## Given request A
Set down the passage on motorcycle spring rates in full, word for word.

## Text passage
______________________________

Choosing the Right Spring Rate for Your Weight and Riding Style

Spring rate is the foundation of every suspension setup. No amount of clicker adjustment, revalving, or oil changes can compensate for having the wrong spring installed in your forks or shock. If the spring is wrong, everything else you do is a band-aid.

“Most suspension tuners think they can compensate for bikes that are undersprung with stiffer valving — they do this to avoid having to talk the customer into buying new springs.” — Travis Flateau, TBT Racing

What Is Spring Rate?

Spring rate is measured in kg/mm (kilograms per millimeter) for fork springs and kg/mm or N/mm for shock springs. It describes how much force is required to compress the spring by one unit of distance. A higher number means a stiffer spring.

Stock motorcycles are sprung for an “average” rider — typically 165 pounds, intermediate skill level, standard motocross conditions. If you weigh more, weigh less, ride a different terrain, or ride at a different pace, the stock springs are a compromise.

______________________________

## Input
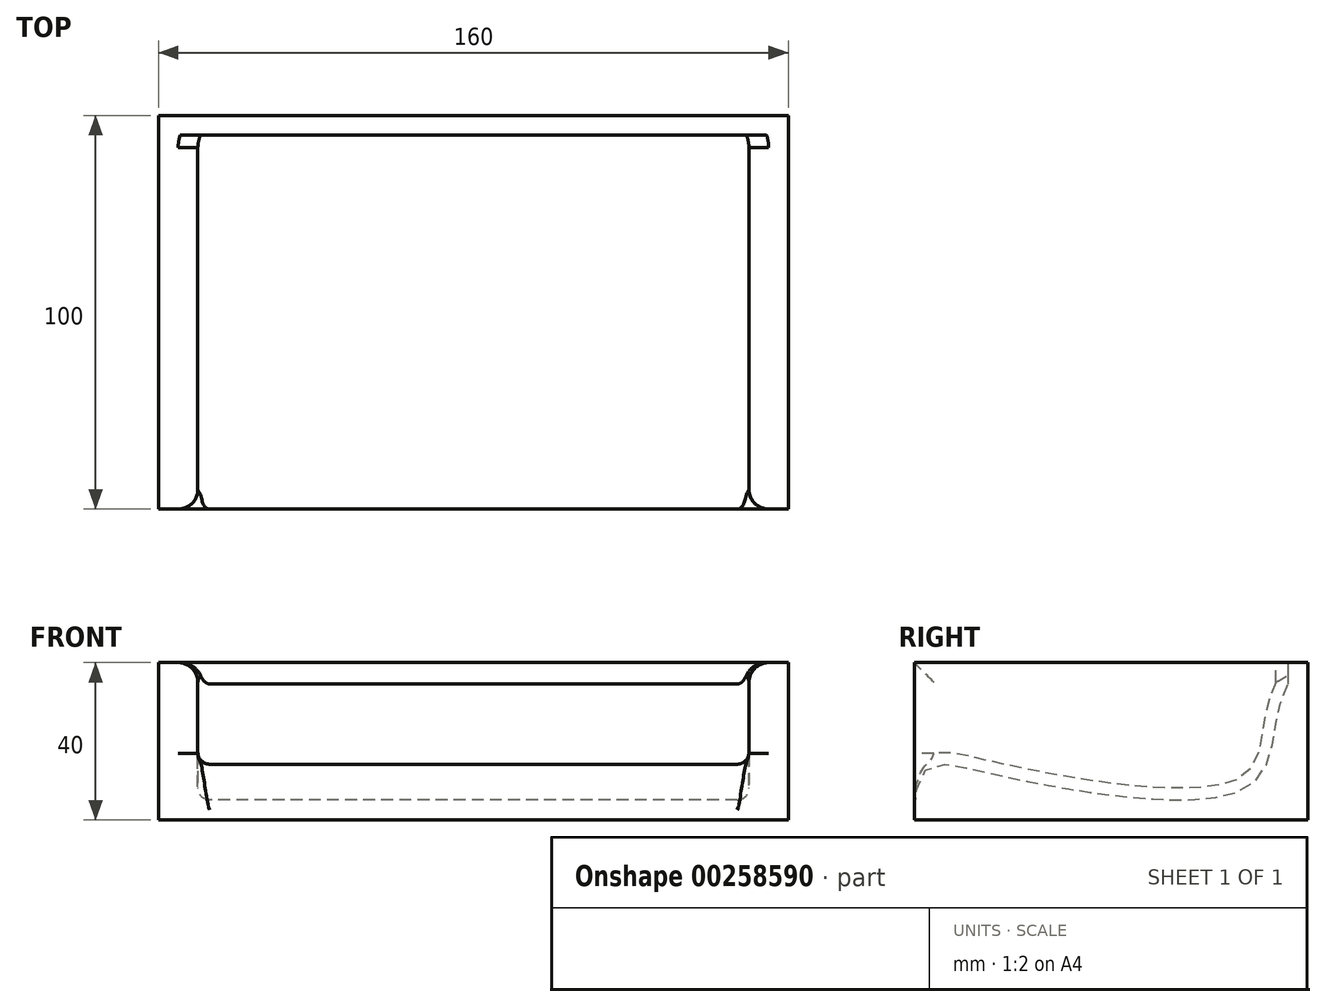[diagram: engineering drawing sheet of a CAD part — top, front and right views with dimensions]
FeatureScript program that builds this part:
annotation { "Feature Type Name" : "Feature", "Feature Type Description" : "" }
export const myFeature = defineFeature(function(context is Context, id is Id, definition is map)
    precondition{}
    {
        {
            var Q0;
            Q0=qCreatedBy(makeId("Top.planeOp"),FACE);
            var sketch = newSketch(context, id + "F0", { "sketchPlane" : qUnion([Q0])});
            skLineSegment(sketch, "E0.bottom", {"start": v(0, 0) * mm, "end": v(160, 0) * mm});
            skLineSegment(sketch, "E0.top", {"start": v(0, 100) * mm, "end": v(160, 100) * mm});
            skLineSegment(sketch, "E0.left", {"start": v(0, 0) * mm, "end": v(0, 100) * mm});
            skLineSegment(sketch, "E0.right", {"start": v(160, 0) * mm, "end": v(160, 100) * mm});
            skLineSegment(sketch, "E1.0", {"start": v(10, 95) * mm, "end": v(150, 95) * mm});
            skLineSegment(sketch, "E2.0", {"start": v(10, 0) * mm, "end": v(10, 95) * mm});
            skLineSegment(sketch, "E3.0", {"start": v(150, 0) * mm, "end": v(150, 95) * mm});
            skSolve(sketch);
        }
        {
            var Q0;
            Q0=makeQuery(id+"F0.imprint","IMPRINT",FACE,{"disambiguationData":[TD([[makeQuery(id+"F0.imprint","IMPRINT",EDGE,{"derivedFrom":sQuery(id+"F0.wireOp",EDGE,"E0.top")}),-1.0]])]});
            extrude(context, id + "F1", {"entities" : qUnion([Q0]), "depth" : 40 * mm});
        }
        {
            var Q0;
            Q0=makeQuery(id+"F1.opExtrude","SWEPT_FACE",FACE,{"disambiguationData":[OSD([sQuery(id+"F0.wireOp",EDGE,"E0.right")])]});
            var sketch = newSketch(context, id + "F2", { "sketchPlane" : qUnion([Q0])});
            skFitSpline(sketch, "E4", {"points": [v(0, 2.46) * mm, v(5.94, 14.1) * mm, v(20.78, 11.54) * mm, v(84.11, 8) * mm, v(92.3, 26.87) * mm, v(100, 40) * mm], "startDerivative": vector(11.41, 189.68) * mm, "endDerivative": vector(70.2, 36.89) * mm});
            skFitSpline(sketch, "E5.0", {"points": [v(-3, 2.64) * mm, v(-2.87, 4.71) * mm, v(-2.56, 7.36) * mm, v(-1.87, 10.19) * mm, v(-1.2, 12.02) * mm, v(-0.34, 13.6) * mm, v(0.75, 14.92) * mm, v(2.04, 15.94) * mm, v(3.41, 16.6) * mm, v(4.52, 16.9) * mm, v(5.35, 17.05) * mm, v(6.14, 17.14) * mm, v(7.15, 17.19) * mm, v(8.37, 17.15) * mm, v(9.61, 17.02) * mm, v(11.34, 16.75) * mm, v(13.68, 16.27) * mm, v(17.03, 15.48) * mm, v(20.43, 14.68) * mm, v(23.62, 13.97) * mm, v(27.1, 13.22) * mm, v(31.93, 12.24) * mm, v(38.27, 11.08) * mm, v(44.97, 10) * mm, v(51.82, 9.08) * mm, v(58.6, 8.42) * mm, v(65.1, 8.07) * mm, v(70.12, 8.1) * mm, v(73.76, 8.37) * mm, v(76.27, 8.68) * mm, v(78.54, 9.12) * mm, v(80.51, 9.67) * mm, v(82.17, 10.33) * mm, v(83.46, 11.07) * mm, v(84.5, 11.9) * mm, v(85.36, 12.83) * mm, v(86.07, 13.88) * mm, v(86.88, 15.46) * mm, v(87.65, 17.8) * mm, v(88.18, 20.52) * mm, v(88.55, 22.85) * mm, v(88.84, 24.64) * mm, v(89.15, 26.47) * mm, v(89.54, 28.33) * mm, v(90.02, 30.14) * mm, v(90.76, 32.48) * mm, v(91.9, 35.25) * mm, v(93.63, 38.24) * mm, v(95.8, 40.8) * mm, v(97.61, 42.13) * mm, v(98.6, 42.66) * mm]});
            skSolve(sketch);
        }
        {
            var Q0;
            {var subQ0=sQuery(id+"F2.wireOp",EDGE,"E4");Q0=makeQuery(id+"F2.imprint","IMPRINT",FACE,{"disambiguationData":[TD([[makeQuery(id+"F2.imprint","IMPRINT",EDGE,{"derivedFrom":subQ0}),-1.0]])]});}
            extrude(context, id + "F3", {"entities" : qUnion([Q0]), "operationType" : NewBodyOperationType.ADD, "oppositeDirection" : true, "depth" : 160 * mm});
        }
        {
            var Q0;
            {var subQ0=sQuery(id+"F2.wireOp",EDGE,"E4");var subQ1=sQuery(id+"F0.wireOp",EDGE,"E0.right");Q0=makeQuery(id+"F3.boolean.opBoolean","INTERSECT",EDGE,{"derivedFrom":[makeQuery(id+"F1.opExtrude","SWEPT_FACE",FACE,{"disambiguationData":[OSD([sQuery(id+"F0.wireOp",EDGE,"E2.0")])]}),makeQuery(id+"F3.opExtrude","SWEPT_FACE",FACE,{"disambiguationData":[OSD([subQ0]),TDD([makeQuery(id+"F2.imprint","IMPRINT",EDGE,{"disambiguationData":[TD([[makeQuery(id+"F2.imprint","INTERSECT",VERTEX,{"disambiguationData":[OD(0.0)],"derivedFrom":[makeQuery(id+"F1.opExtrude","CAP_EDGE",EDGE,{"disambiguationData":[OSD([subQ1])],"isStart":false}),subQ0]}),1.0]])],"derivedFrom":subQ0})])]})]});}
            var Q1;
            {var subQ0=sQuery(id+"F2.wireOp",EDGE,"E4");var subQ1=sQuery(id+"F0.wireOp",EDGE,"E0.right");Q1=makeQuery(id+"F3.boolean.opBoolean","INTERSECT",EDGE,{"derivedFrom":[makeQuery(id+"F1.opExtrude","SWEPT_FACE",FACE,{"disambiguationData":[OSD([sQuery(id+"F0.wireOp",EDGE,"E3.0")])]}),makeQuery(id+"F3.opExtrude","SWEPT_FACE",FACE,{"disambiguationData":[OSD([subQ0]),TDD([makeQuery(id+"F2.imprint","IMPRINT",EDGE,{"disambiguationData":[TD([[makeQuery(id+"F2.imprint","INTERSECT",VERTEX,{"disambiguationData":[OD(0.0)],"derivedFrom":[makeQuery(id+"F1.opExtrude","CAP_EDGE",EDGE,{"disambiguationData":[OSD([subQ1])],"isStart":false}),subQ0]}),1.0]])],"derivedFrom":subQ0})])]})]});}
            fillet(context, id + "F4", {"entities" : qUnion([Q0, Q1]), "radius" : 3 * mm, "tangentPropagation" : true, "allowEdgeOverflow" : false});
        }
        {
            var Q0;
            {var subQ0=sQuery(id+"F2.wireOp",EDGE,"E4");Q0=makeQuery(id+"F2.imprint","IMPRINT",FACE,{"disambiguationData":[TD([[makeQuery(id+"F2.imprint","IMPRINT",EDGE,{"derivedFrom":subQ0}),1.0]])]});}
            extrude(context, id + "F5", {"entities" : qUnion([Q0]), "operationType" : NewBodyOperationType.ADD, "oppositeDirection" : true, "depth" : 5 * mm});
        }
        {
            var Q0;
            Q0=makeQuery(id+"F1.opExtrude","CAP_EDGE",EDGE,{"disambiguationData":[OSD([sQuery(id+"F0.wireOp",EDGE,"E2.0")])],"isStart":false});
            var Q1;
            Q1=makeQuery(id+"F1.opExtrude","CAP_EDGE",EDGE,{"disambiguationData":[OSD([sQuery(id+"F0.wireOp",EDGE,"E3.0")])],"isStart":false});
            var Q2;
            Q2=makeQuery(id+"F1.opExtrude","SWEPT_EDGE",EDGE,{"disambiguationData":[OSD([sQuery(id+"F0.wireOp",EDGE,"E0.bottom"),sQuery(id+"F0.wireOp",EDGE,"E2.0")])]});
            fillet(context, id + "F6", {"entities" : qUnion([Q0, Q1, Q2]), "radius" : 5 * mm, "tangentPropagation" : true, "allowEdgeOverflow" : false});
        }
    });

______________________________

## Given request B
Count how many lines of the records above contain the string "allowEdgeOverflow", and reply with the number alone.

## Exercise solution A
Choosing the Right Spring Rate for Your Weight and Riding Style

Spring rate is the foundation of every suspension setup. No amount of clicker adjustment, revalving, or oil changes can compensate for having the wrong spring installed in your forks or shock. If the spring is wrong, everything else you do is a band-aid.

“Most suspension tuners think they can compensate for bikes that are undersprung with stiffer valving — they do this to avoid having to talk the customer into buying new springs.” — Travis Flateau, TBT Racing

What Is Spring Rate?

Spring rate is measured in kg/mm (kilograms per millimeter) for fork springs and kg/mm or N/mm for shock springs. It describes how much force is required to compress the spring by one unit of distance. A higher number means a stiffer spring.

Stock motorcycles are sprung for an “average” rider — typically 165 pounds, intermediate skill level, standard motocross conditions. If you weigh more, weigh less, ride a different terrain, or ride at a different pace, the stock springs are a compromise.

## Exercise solution B
2